I have to treat him as the capable man he is. Treating him as anything less could endanger our relationship. I don´t want him to hate me or resent me or, God forbid, see me as anything like his family, I can´t risk that.
"No desk," I agree reluctantly.
"Thanks." He settles in more deeply against me.
"You know, most people would not be grateful for getting a chance to risk their lives."
Tony laughs, a soft huff of sound that I feel more than hear. "Most people are idiots."
I can´t help laughing at that. I hug him. "You are one of a kind."
"So are you."
"Go to sleep." I plant a kiss in his hair.
"Night, Jethro."
"Good night, Tony."
I lay still and wait for him to fall asleep.

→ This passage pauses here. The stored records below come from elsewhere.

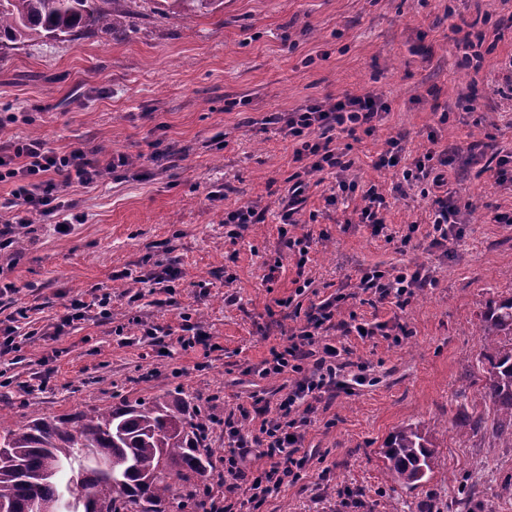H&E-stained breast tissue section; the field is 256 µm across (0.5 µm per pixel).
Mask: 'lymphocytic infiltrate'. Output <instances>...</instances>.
Instances as JSON below:
<instances>
[{
  "mask_svg": "<svg viewBox=\"0 0 512 512\" xmlns=\"http://www.w3.org/2000/svg\"><path fill=\"white\" fill-rule=\"evenodd\" d=\"M388 106L375 94L347 97L335 103L310 102L289 112H272L263 119L264 125L275 127L295 146L294 156L301 168L289 176V185L280 197V221H295L299 204L312 187L315 173L339 172L336 191L326 198L327 204H336L340 194L358 190L355 181L346 177L353 163L336 145L337 129H364L372 132L373 122ZM399 140L390 139L387 149L380 154L381 168L401 167L407 185H422L423 197L432 200V231L430 244L443 249L461 221L460 209L443 196L448 168L453 163L447 150H428L425 154L404 159ZM133 160L129 155L91 152L76 147L66 152L57 151L40 138H22L0 145V183L9 185L6 197L0 198V250L11 245L10 228L15 224L30 223L32 217L56 220L68 215L70 223L84 220L75 212L68 196L73 186L89 187L105 175L129 169ZM361 191V190H358ZM364 205L358 219L368 225L374 234L386 228L388 205L384 194L372 186L361 191ZM423 268L389 273L370 268L359 278L362 292L378 301L395 303L404 308L417 290L429 285ZM345 294H337L311 303L304 313V322L295 327L286 346L274 348L269 358L262 361L261 376L289 375L282 385L275 403L255 407L259 420L256 441L263 447L264 467L248 473L244 462L250 453L252 441L244 436L234 418L224 420V481L218 487L205 488L204 496L211 502V512H232L228 496L243 490L247 502L260 503L282 486L297 482L309 460L305 446L306 429L323 396L351 385H364V374L345 379L346 347L333 344L327 337L330 329L348 333L352 324L338 319L337 312L345 301Z\"/></svg>",
  "mask_w": 512,
  "mask_h": 512,
  "instance_id": "1",
  "label": "lymphocytic infiltrate"
}]
</instances>
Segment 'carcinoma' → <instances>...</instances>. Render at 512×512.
<instances>
[{
	"mask_svg": "<svg viewBox=\"0 0 512 512\" xmlns=\"http://www.w3.org/2000/svg\"><path fill=\"white\" fill-rule=\"evenodd\" d=\"M152 2L162 14L191 16L219 0H0V43L73 36L94 26L112 33ZM482 349L473 383L485 410L459 424L476 431L496 416L493 436L512 447V297L492 301L480 324ZM208 419L160 400L122 405L94 415L35 418L16 427L0 417V512H49L69 488L87 496L70 512H167L172 493L192 512H207L199 482L214 470V450L204 444ZM392 481L418 487L436 459L428 435L415 424L396 430L381 451ZM474 486L454 501L473 512Z\"/></svg>",
	"mask_w": 512,
	"mask_h": 512,
	"instance_id": "cac0c4a2",
	"label": "carcinoma"
}]
</instances>
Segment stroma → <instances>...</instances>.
Listing matches in <instances>:
<instances>
[{
	"label": "stroma",
	"instance_id": "stroma-1",
	"mask_svg": "<svg viewBox=\"0 0 512 512\" xmlns=\"http://www.w3.org/2000/svg\"><path fill=\"white\" fill-rule=\"evenodd\" d=\"M511 15L512 0H224L191 18L155 14L146 2L110 36L92 29L0 47V109L28 116L0 128V144L37 137L59 151L138 160L122 178L72 189L84 223L66 233L18 226L22 247L0 251V280L14 286L0 294V329L15 328L12 346L0 347V414L76 416L163 399L211 417L208 447H223L228 416L254 435L253 395L275 400L282 385L257 368L287 341L294 322L281 301L302 274L319 298L348 294L343 314L407 334L398 343L345 337L369 382L323 399L306 429L312 456L301 479L258 512H429L471 482L475 512H512V448L489 430L456 428L484 407L470 383L481 315L512 294V223L488 220L493 210L512 214V183L495 185L468 161L476 141L488 157L512 151ZM368 92L388 112L373 133L338 139L360 190L327 205L337 177L319 174L293 228L311 239L297 270L279 236L278 200L300 164L292 142L260 121ZM393 138L408 155L435 143L455 158L448 189L463 222L447 250L430 245L419 188L397 192L400 170L376 165ZM159 143L169 150L163 171L150 160ZM372 185L390 205L383 235L358 221L360 192ZM255 201L262 221L229 236L225 211ZM158 263L179 268L173 293L132 283ZM415 266L433 284L405 308L354 299L362 269ZM96 288L111 292V318L93 314L53 335L65 306ZM185 313L208 346L181 345ZM146 324L164 335L143 336ZM409 422L437 451L430 478L413 490L387 477L379 455ZM344 488L356 499L345 508Z\"/></svg>",
	"mask_w": 512,
	"mask_h": 512
}]
</instances>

I can feel his heartbeat and take comfort in the steady cadence. There is still a faint hitch in his breathing but it´s not as bad as it once was.
I let the calm that seems to envelope him when he sleeps wash over me. I´m looking forward to the best night´s sleep I´ve had in days. It will be good to be back to normal. Or at least what qualifies as normal for me, for us.
I´m not sure his coming back to work so soon is a good thing. But I am sure our being together is the best thing that´s ever happened to me. So for once in my life I´m going to just try and be grateful for what I´ve got, and not worry about tomorrow. I´ll do my best to keep him safe, and hope like hell my best is good enough. It will have to be.